**Task**: The response should consist of the data below, copied exactly, with no pictures in it.

Start of Supplied data

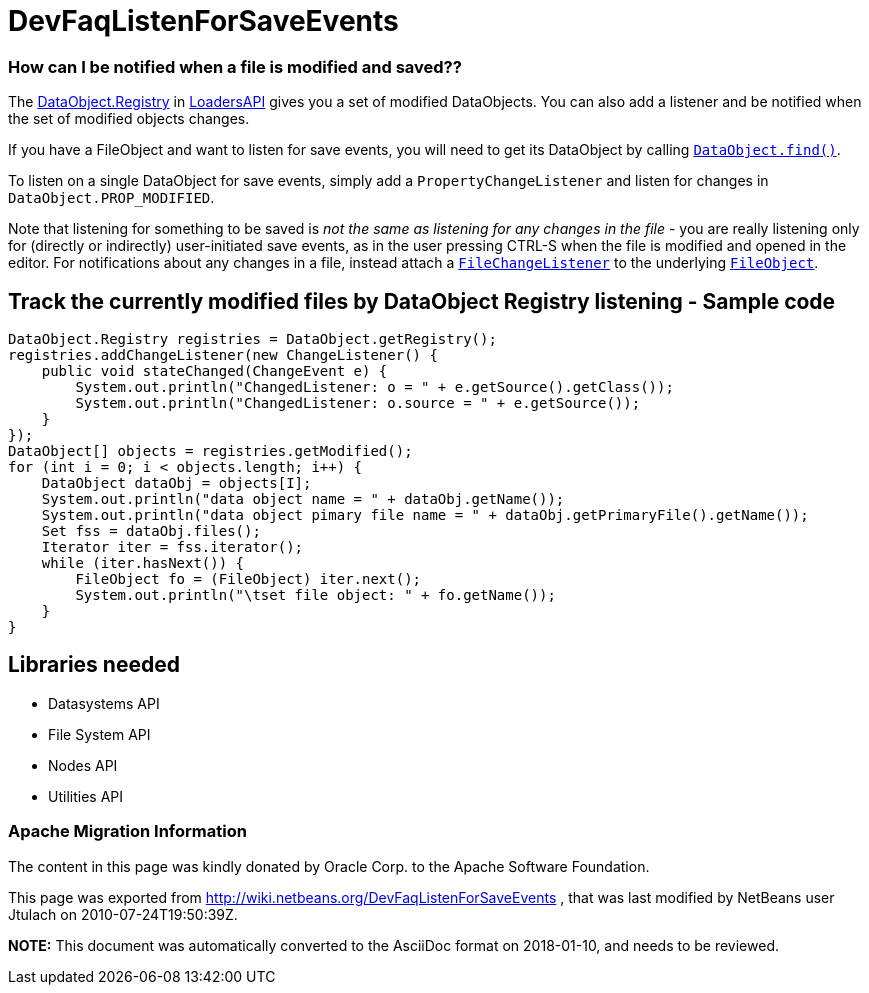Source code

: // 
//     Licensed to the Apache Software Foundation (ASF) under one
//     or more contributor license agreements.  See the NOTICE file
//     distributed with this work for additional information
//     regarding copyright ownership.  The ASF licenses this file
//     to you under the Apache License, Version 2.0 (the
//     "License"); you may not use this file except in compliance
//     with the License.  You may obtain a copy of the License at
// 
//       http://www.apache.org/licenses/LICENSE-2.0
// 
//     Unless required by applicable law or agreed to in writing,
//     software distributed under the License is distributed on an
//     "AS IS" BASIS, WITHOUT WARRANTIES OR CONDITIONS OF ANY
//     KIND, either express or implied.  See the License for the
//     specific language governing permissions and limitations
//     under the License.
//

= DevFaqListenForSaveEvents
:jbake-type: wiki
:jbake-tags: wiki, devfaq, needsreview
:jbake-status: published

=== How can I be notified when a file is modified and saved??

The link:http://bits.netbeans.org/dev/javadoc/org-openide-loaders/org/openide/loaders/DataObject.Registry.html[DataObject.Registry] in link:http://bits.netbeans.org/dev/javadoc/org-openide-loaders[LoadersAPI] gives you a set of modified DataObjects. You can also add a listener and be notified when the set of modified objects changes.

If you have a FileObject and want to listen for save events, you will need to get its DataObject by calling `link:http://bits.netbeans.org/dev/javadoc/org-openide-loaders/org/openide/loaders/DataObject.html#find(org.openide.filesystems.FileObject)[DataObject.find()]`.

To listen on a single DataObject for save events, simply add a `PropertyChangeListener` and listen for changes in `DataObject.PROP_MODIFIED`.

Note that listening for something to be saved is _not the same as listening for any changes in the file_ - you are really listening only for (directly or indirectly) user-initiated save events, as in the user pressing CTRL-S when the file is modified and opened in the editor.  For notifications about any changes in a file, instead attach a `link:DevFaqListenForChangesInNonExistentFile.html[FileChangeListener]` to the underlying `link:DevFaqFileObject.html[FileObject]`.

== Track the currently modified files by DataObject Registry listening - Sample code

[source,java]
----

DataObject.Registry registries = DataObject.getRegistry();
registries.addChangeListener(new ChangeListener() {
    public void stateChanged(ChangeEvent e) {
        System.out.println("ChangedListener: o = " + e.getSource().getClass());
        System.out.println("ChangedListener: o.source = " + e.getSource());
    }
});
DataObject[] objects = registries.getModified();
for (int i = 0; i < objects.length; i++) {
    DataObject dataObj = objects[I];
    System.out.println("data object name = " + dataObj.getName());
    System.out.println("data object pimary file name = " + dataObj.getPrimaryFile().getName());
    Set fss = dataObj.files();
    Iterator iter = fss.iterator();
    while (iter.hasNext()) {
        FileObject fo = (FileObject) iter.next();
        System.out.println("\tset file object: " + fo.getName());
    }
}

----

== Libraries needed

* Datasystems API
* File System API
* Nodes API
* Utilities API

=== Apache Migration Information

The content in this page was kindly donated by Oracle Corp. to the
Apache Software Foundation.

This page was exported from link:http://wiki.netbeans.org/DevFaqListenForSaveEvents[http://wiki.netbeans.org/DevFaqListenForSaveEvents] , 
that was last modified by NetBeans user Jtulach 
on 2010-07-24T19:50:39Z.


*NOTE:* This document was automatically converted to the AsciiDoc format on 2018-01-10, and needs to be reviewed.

End of Supplied data

**Output**:
Source code

: // 
//     Licensed to the Apache Software Foundation (ASF) under one
//     or more contributor license agreements.  See the NOTICE file
//     distributed with this work for additional information
//     regarding copyright ownership.  The ASF licenses this file
//     to you under the Apache License, Version 2.0 (the
//     "License"); you may not use this file except in compliance
//     with the License.  You may obtain a copy of the License at
// 
//       http://www.apache.org/licenses/LICENSE-2.0
// 
//     Unless required by applicable law or agreed to in writing,
//     software distributed under the License is distributed on an
//     "AS IS" BASIS, WITHOUT WARRANTIES OR CONDITIONS OF ANY
//     KIND, either express or implied.  See the License for the
//     specific language governing permissions and limitations
//     under the License.
//

= DevFaqListenForSaveEvents
:jbake-type: wiki
:jbake-tags: wiki, devfaq, needsreview
:jbake-status: published

=== How can I be notified when a file is modified and saved??

The link:http://bits.netbeans.org/dev/javadoc/org-openide-loaders/org/openide/loaders/DataObject.Registry.html[DataObject.Registry] in link:http://bits.netbeans.org/dev/javadoc/org-openide-loaders[LoadersAPI] gives you a set of modified DataObjects. You can also add a listener and be notified when the set of modified objects changes.

If you have a FileObject and want to listen for save events, you will need to get its DataObject by calling `link:http://bits.netbeans.org/dev/javadoc/org-openide-loaders/org/openide/loaders/DataObject.html#find(org.openide.filesystems.FileObject)[DataObject.find()]`.

To listen on a single DataObject for save events, simply add a `PropertyChangeListener` and listen for changes in `DataObject.PROP_MODIFIED`.

Note that listening for something to be saved is _not the same as listening for any changes in the file_ - you are really listening only for (directly or indirectly) user-initiated save events, as in the user pressing CTRL-S when the file is modified and opened in the editor.  For notifications about any changes in a file, instead attach a `link:DevFaqListenForChangesInNonExistentFile.html[FileChangeListener]` to the underlying `link:DevFaqFileObject.html[FileObject]`.

== Track the currently modified files by DataObject Registry listening - Sample code

[source,java]
----

DataObject.Registry registries = DataObject.getRegistry();
registries.addChangeListener(new ChangeListener() {
    public void stateChanged(ChangeEvent e) {
        System.out.println("ChangedListener: o = " + e.getSource().getClass());
        System.out.println("ChangedListener: o.source = " + e.getSource());
    }
});
DataObject[] objects = registries.getModified();
for (int i = 0; i < objects.length; i++) {
    DataObject dataObj = objects[I];
    System.out.println("data object name = " + dataObj.getName());
    System.out.println("data object pimary file name = " + dataObj.getPrimaryFile().getName());
    Set fss = dataObj.files();
    Iterator iter = fss.iterator();
    while (iter.hasNext()) {
        FileObject fo = (FileObject) iter.next();
        System.out.println("\tset file object: " + fo.getName());
    }
}

----

== Libraries needed

* Datasystems API
* File System API
* Nodes API
* Utilities API

=== Apache Migration Information

The content in this page was kindly donated by Oracle Corp. to the
Apache Software Foundation.

This page was exported from link:http://wiki.netbeans.org/DevFaqListenForSaveEvents[http://wiki.netbeans.org/DevFaqListenForSaveEvents] , 
that was last modified by NetBeans user Jtulach 
on 2010-07-24T19:50:39Z.


*NOTE:* This document was automatically converted to the AsciiDoc format on 2018-01-10, and needs to be reviewed.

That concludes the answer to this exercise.